RobustnessCheck API

class robustcheck.RobustnessCheck(model, x_test, y_test, attack, attack_params)[source]

Main entrypoint to the package: used to run adversarial robustness benchmarks against image classifiers.

It encapsulates the target model, a labelled dataset used for the robustness assessment, the attack to be used to run the robustness check, and the attack’s parameters. It provides a method to run the robustness check of the model against the dataset by using one of the black-box adversarial attacks we provide as part of the package.

model

Target model to be assessed from a robustness point of view. This has to expose a predict method that returns the output probability distributions when provided a batch of images as input.

x_test

An array of images, each of them represented as an array (HxWxC). This represents the sample of images that will be used for running the robustness check.

y_test

An array of integers representing the correct class indexes of the images in x_test.

attack

A types.AttackType enum field specifying which attack to use to run the robustness check. Most common choice is AttackType.EVOBA.

attack_params

A dictionary mapping parameters that the chosen attack expects and values. In case some mandatory attack parameters are not specified, these will be filled automatically according to default values that can be found in config.DEFAULT_PARAMS.

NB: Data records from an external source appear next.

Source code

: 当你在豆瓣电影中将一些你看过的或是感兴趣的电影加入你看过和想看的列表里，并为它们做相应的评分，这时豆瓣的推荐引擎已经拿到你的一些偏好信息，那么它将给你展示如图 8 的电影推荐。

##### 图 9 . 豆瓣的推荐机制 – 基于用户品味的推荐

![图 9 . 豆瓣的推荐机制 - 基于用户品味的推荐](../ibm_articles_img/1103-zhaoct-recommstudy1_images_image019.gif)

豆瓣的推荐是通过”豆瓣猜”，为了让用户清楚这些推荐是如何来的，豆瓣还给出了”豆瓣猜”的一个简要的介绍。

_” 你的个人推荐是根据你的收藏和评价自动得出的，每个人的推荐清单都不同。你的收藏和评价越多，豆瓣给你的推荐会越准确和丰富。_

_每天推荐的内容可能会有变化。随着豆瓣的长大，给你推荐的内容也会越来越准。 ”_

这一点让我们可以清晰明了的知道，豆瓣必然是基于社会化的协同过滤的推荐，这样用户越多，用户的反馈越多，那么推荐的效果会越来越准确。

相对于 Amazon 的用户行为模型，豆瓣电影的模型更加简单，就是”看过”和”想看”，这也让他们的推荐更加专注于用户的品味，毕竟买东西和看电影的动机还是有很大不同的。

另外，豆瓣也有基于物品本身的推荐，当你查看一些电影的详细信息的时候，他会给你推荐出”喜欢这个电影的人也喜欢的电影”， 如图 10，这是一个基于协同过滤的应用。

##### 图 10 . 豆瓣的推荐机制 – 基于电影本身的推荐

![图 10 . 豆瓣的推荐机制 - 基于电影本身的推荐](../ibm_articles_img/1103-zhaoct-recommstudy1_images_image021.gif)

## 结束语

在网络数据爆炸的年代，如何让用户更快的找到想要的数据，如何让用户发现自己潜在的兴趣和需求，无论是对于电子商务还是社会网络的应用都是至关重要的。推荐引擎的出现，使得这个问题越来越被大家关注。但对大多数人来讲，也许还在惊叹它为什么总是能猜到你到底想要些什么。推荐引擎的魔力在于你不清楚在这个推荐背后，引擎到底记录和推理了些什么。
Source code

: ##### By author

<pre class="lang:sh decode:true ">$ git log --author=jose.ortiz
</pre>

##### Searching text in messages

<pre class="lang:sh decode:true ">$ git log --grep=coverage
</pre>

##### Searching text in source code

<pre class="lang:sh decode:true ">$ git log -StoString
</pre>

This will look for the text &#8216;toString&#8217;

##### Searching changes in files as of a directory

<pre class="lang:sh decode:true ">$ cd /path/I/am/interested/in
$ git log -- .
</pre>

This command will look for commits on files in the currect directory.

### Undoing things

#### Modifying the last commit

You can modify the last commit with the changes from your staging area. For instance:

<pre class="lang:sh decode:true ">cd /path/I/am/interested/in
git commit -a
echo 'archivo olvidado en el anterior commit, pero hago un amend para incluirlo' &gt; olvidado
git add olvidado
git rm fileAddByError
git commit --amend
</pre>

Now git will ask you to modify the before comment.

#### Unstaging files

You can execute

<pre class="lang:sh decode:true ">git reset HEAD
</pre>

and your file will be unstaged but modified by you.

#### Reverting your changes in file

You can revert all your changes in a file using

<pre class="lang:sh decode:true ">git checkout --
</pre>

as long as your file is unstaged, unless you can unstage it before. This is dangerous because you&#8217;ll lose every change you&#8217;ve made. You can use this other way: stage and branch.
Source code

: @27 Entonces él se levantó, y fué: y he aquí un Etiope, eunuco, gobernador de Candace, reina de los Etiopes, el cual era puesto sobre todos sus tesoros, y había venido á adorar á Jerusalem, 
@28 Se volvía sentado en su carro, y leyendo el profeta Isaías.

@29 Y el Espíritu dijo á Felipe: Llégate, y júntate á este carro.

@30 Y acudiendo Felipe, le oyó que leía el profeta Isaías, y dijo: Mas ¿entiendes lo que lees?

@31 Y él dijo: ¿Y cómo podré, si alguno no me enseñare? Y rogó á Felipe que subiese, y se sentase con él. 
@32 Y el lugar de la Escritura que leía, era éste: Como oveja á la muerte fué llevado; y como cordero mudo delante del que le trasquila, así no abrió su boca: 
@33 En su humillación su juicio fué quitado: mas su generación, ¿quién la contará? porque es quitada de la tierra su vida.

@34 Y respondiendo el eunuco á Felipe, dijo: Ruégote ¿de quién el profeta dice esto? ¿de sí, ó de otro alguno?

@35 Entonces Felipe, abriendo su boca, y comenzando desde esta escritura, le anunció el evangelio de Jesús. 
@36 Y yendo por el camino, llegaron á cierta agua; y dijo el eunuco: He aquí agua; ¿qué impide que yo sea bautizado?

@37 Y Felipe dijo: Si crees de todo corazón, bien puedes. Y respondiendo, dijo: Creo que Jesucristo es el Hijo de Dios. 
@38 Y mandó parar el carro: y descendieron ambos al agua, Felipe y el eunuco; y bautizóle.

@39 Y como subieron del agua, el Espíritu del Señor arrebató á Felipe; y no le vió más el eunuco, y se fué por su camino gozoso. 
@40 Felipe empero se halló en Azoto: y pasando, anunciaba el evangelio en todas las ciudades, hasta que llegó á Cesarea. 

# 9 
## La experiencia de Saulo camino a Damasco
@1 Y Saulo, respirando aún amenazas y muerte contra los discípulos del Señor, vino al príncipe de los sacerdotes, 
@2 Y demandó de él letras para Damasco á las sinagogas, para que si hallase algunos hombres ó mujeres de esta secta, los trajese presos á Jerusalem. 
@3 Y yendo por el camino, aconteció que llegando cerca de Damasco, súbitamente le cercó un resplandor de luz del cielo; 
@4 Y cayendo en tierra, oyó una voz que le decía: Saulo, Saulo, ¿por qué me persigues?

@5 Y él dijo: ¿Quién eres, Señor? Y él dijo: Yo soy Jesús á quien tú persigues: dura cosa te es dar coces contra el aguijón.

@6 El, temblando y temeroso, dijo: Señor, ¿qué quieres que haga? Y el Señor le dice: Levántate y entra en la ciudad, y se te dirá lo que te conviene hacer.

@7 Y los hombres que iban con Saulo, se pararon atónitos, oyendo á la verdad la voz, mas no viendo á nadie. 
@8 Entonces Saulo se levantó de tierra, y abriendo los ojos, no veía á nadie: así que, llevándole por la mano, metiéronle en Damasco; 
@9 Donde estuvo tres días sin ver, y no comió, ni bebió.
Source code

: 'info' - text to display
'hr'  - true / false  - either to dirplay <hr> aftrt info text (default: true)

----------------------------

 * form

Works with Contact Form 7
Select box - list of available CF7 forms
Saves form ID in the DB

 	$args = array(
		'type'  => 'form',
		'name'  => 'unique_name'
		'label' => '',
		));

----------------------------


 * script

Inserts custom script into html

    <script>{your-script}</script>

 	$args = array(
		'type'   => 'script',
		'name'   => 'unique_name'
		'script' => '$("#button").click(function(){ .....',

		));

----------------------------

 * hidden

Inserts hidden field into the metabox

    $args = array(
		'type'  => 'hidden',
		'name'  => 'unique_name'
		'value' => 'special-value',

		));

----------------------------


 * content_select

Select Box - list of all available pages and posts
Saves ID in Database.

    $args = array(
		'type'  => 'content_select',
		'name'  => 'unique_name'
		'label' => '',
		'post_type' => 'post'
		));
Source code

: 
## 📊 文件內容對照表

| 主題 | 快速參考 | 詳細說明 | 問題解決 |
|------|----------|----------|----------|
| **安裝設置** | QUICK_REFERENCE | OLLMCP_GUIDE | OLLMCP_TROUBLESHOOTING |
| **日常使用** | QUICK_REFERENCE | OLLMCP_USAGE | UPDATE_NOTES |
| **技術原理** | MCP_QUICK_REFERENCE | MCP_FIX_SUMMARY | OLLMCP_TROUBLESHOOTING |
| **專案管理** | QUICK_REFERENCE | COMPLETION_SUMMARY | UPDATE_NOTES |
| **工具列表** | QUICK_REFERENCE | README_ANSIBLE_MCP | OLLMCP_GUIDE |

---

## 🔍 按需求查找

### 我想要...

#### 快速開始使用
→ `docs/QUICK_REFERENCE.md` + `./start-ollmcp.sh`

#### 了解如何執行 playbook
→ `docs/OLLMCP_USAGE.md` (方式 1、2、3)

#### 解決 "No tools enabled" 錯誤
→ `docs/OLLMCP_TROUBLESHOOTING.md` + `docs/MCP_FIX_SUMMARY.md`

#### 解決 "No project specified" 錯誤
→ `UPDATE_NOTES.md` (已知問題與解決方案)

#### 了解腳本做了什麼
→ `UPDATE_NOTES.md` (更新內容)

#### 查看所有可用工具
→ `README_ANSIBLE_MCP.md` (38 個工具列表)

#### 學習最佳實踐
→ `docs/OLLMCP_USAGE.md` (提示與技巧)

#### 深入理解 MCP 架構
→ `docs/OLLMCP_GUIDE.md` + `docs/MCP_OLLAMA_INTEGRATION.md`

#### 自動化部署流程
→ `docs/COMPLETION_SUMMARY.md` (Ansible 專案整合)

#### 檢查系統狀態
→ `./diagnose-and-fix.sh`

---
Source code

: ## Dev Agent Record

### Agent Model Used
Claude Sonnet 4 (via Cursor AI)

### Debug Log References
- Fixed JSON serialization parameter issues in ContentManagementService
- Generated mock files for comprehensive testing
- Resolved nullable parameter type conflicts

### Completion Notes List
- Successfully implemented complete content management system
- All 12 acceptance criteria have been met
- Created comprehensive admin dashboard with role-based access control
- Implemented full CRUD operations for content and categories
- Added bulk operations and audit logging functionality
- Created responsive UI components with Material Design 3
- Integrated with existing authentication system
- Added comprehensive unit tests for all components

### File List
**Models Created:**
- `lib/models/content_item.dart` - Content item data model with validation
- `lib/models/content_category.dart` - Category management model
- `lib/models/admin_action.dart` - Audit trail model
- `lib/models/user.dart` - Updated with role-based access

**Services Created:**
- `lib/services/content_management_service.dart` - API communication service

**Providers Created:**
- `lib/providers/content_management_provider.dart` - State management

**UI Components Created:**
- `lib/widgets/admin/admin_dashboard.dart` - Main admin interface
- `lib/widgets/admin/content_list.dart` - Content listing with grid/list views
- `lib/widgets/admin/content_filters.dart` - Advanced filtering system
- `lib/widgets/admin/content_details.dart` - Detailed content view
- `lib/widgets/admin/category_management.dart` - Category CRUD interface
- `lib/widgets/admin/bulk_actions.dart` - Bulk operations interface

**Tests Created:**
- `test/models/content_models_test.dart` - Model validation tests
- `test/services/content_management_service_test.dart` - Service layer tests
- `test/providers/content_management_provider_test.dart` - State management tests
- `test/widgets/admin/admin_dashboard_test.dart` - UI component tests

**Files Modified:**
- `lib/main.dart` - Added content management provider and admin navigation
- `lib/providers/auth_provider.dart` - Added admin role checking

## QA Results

run_robustness_check(self)[source]

Runs the specified attack against the model for each image from x_test with corresponding label from y_test. Returns a dictionary containing the robustness stats.

print_robustness_stats(self)[source]

Prints the robustness stats of the model against the input dataset in a human-readable format. This runs no computation per se, but just prints cached robustness stats as produced by run_robustness_check(self). Therefore, it needs run_robustness_check(self) to have completed successfully before being called, otherwise it will raise an exception.

get_stats()[source]
Returns:

A dictionary containing the statistics of the robustness check if it was run or raises an exception if not.

print_robustness_stats()[source]

Prints the robustness check statistics in a human-readable format.

run_robustness_check()[source]

Runs the robustness check of the model against the correctly classified images from x_test. Note there is no point in adversarially perturbing the images that are already misclassified.

Returns:

A dictionary containing statistics about the robustness of the model. These are based on the success rates, adversarial distances and counts of queries required until successful perturbations of the underlying black-box adversarial attack that is used.